Chúc mừng năm mới (Happy New Year)

A business in Mui Ne has a traditional apricot tree in blossom decorated to celebrate Tet.

A business in Mui Ne has a traditional apricot tree in blossom decorated to celebrate Tet.

I had no clue about Tet when I started to plan my route through Southeast Asia. The lunar new year – also known as the Chinese New Year – happens in January or February – the time when most of us Westerners leave our snow-torn countries for the warmth of tropical and cheap locations. In 2013 it occurs on February 10th. The year of the dragon ends and we usher in the year of the snake.

When I learned that Tet would be occurring around the same time I wanted to be in Vietnam I wasn’t sure what to expect. What I know now is that the hype for a traveller is over-stated and over-played.

Tet is a time for family and a time for new beginnings. It’s basically equivalent to the West’s version of Christmas and new years and Hallowe’en. Children get presents, people buy new clothes, hope for a prosperous new year and there’s ceremonies to ward off evil spirits. It was a cultural experience to be in Vietnam for Tet, but one that I didn’t fully understand, and, sadly, didn’t dive deep enough into.

— INFORMATION GIVEN —
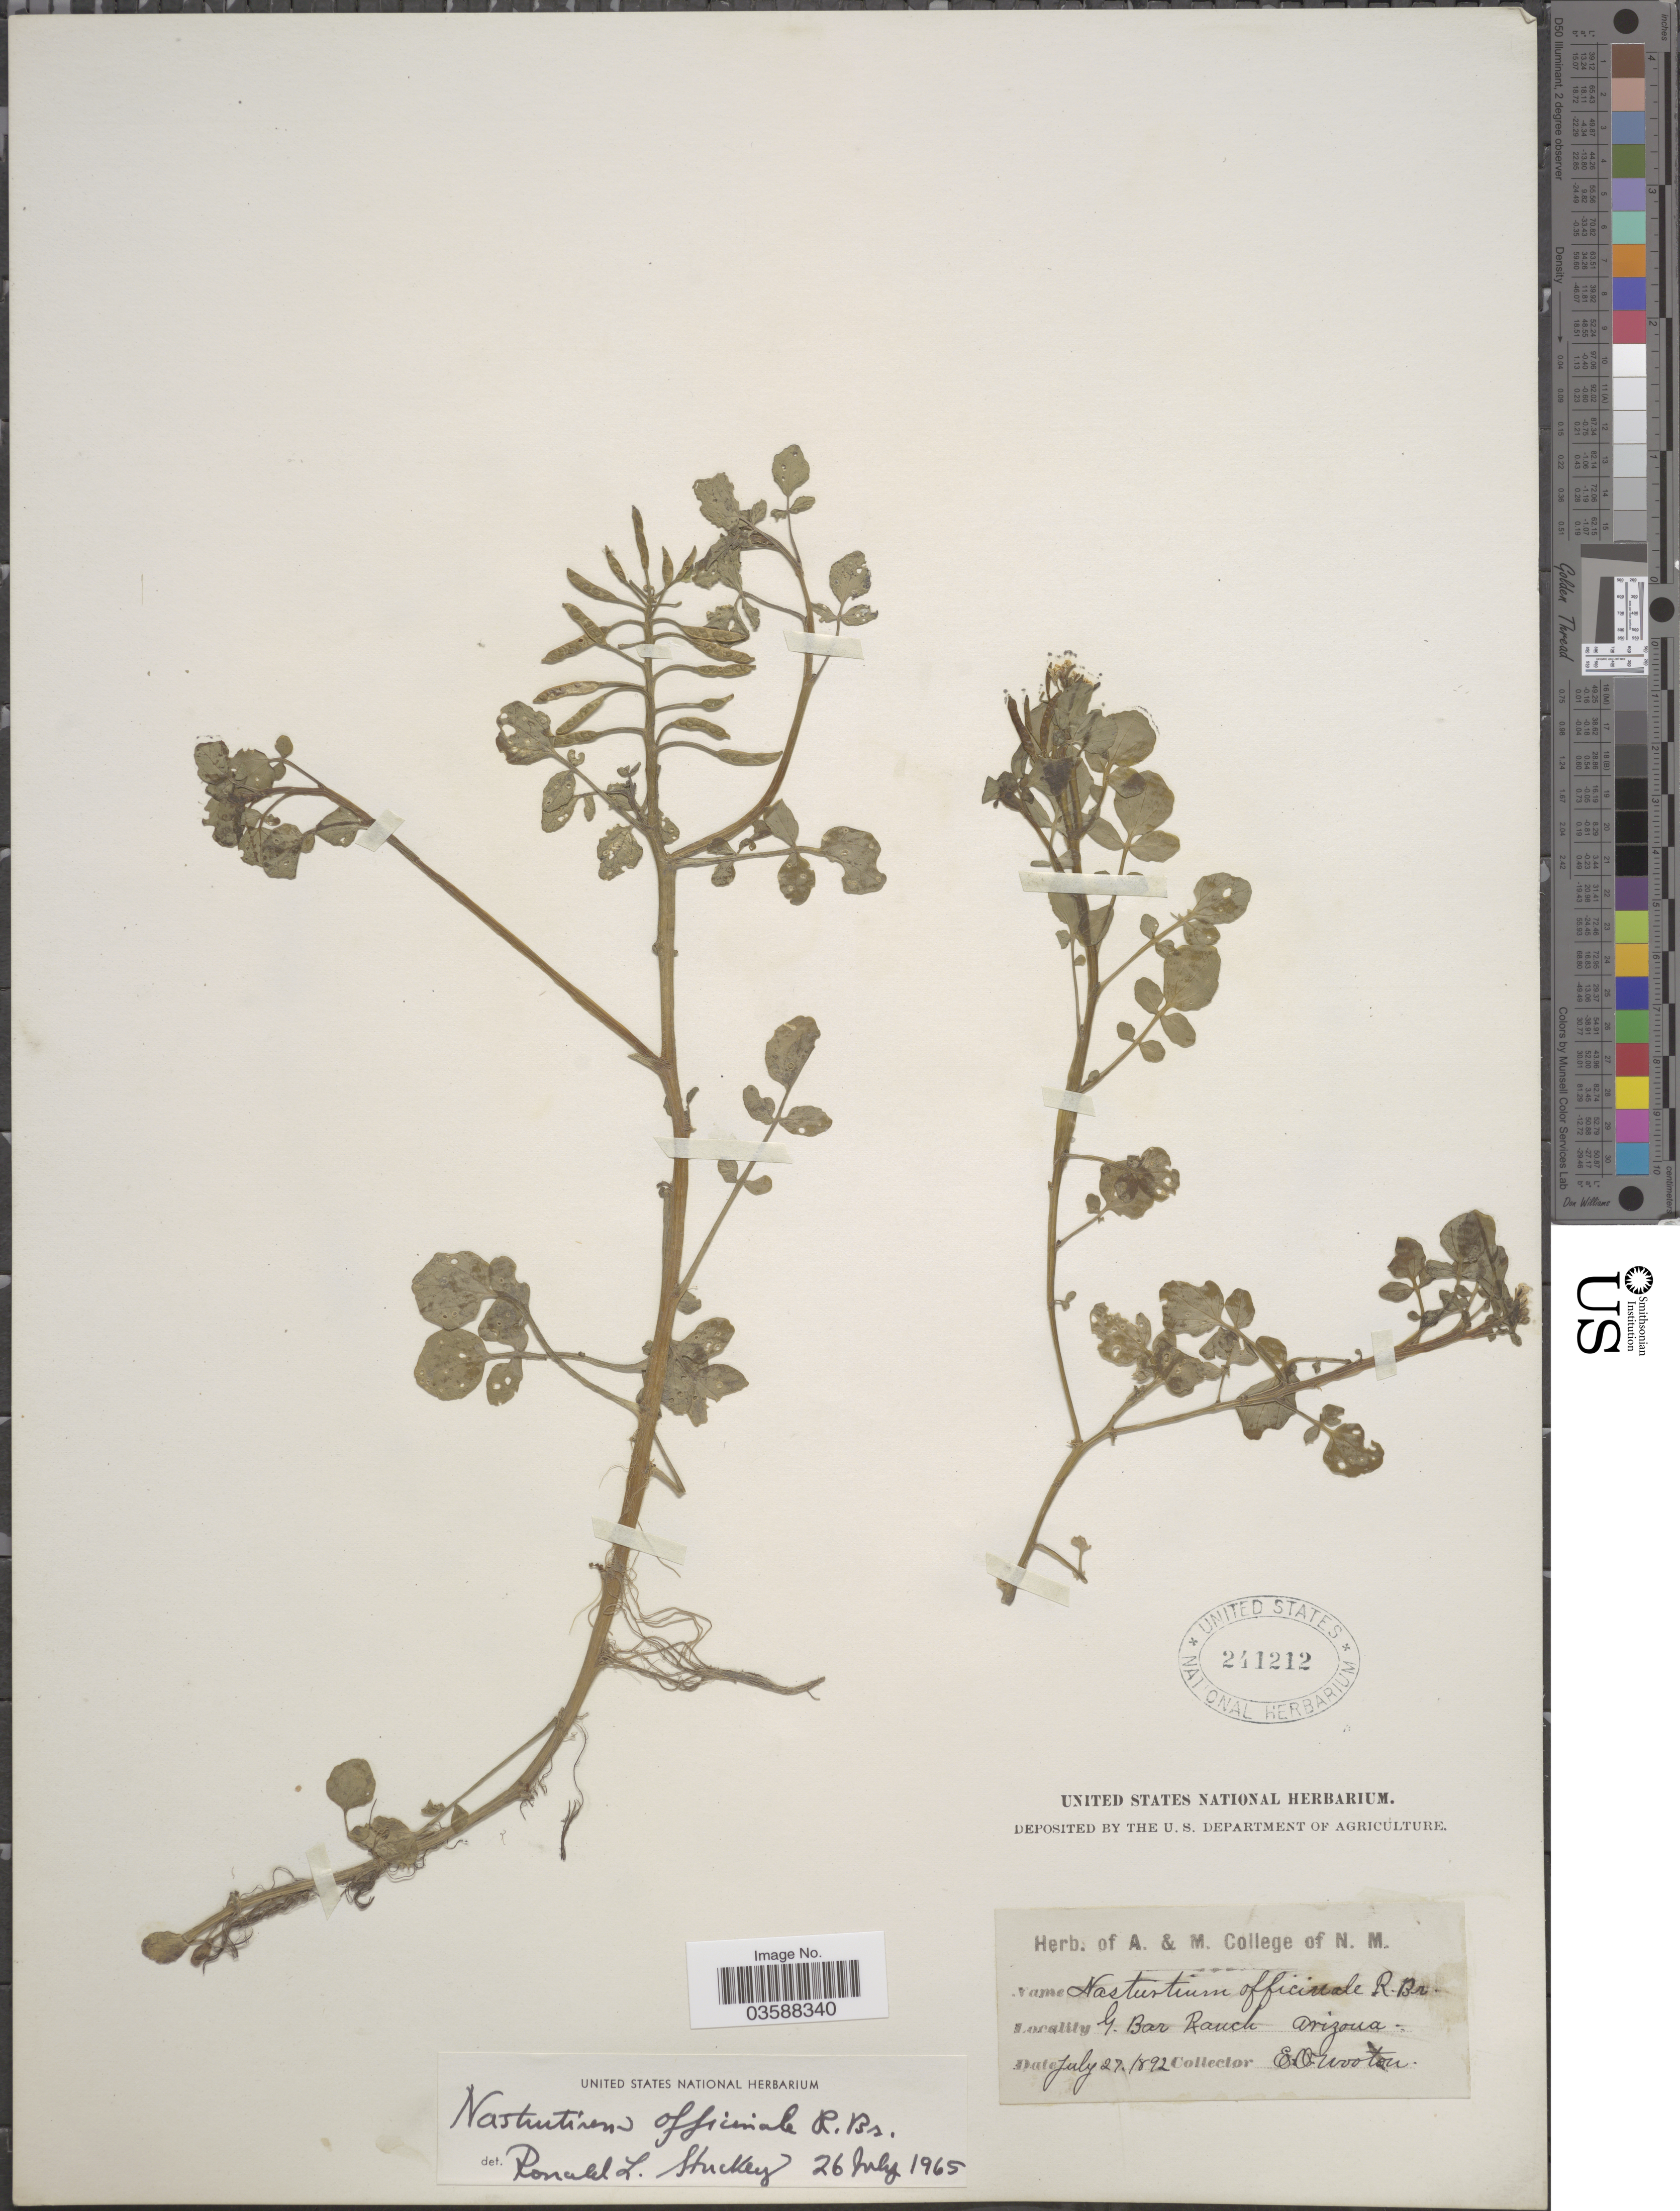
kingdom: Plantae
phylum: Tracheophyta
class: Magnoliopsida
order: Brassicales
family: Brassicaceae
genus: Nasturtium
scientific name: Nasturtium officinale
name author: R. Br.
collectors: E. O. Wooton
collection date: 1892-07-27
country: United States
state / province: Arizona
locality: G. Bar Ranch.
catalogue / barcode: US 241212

— THE TASK —
In the text about Tet, which year begins with the 2013 lunar new year?

— TASK SOLUTION —
The year of the snake.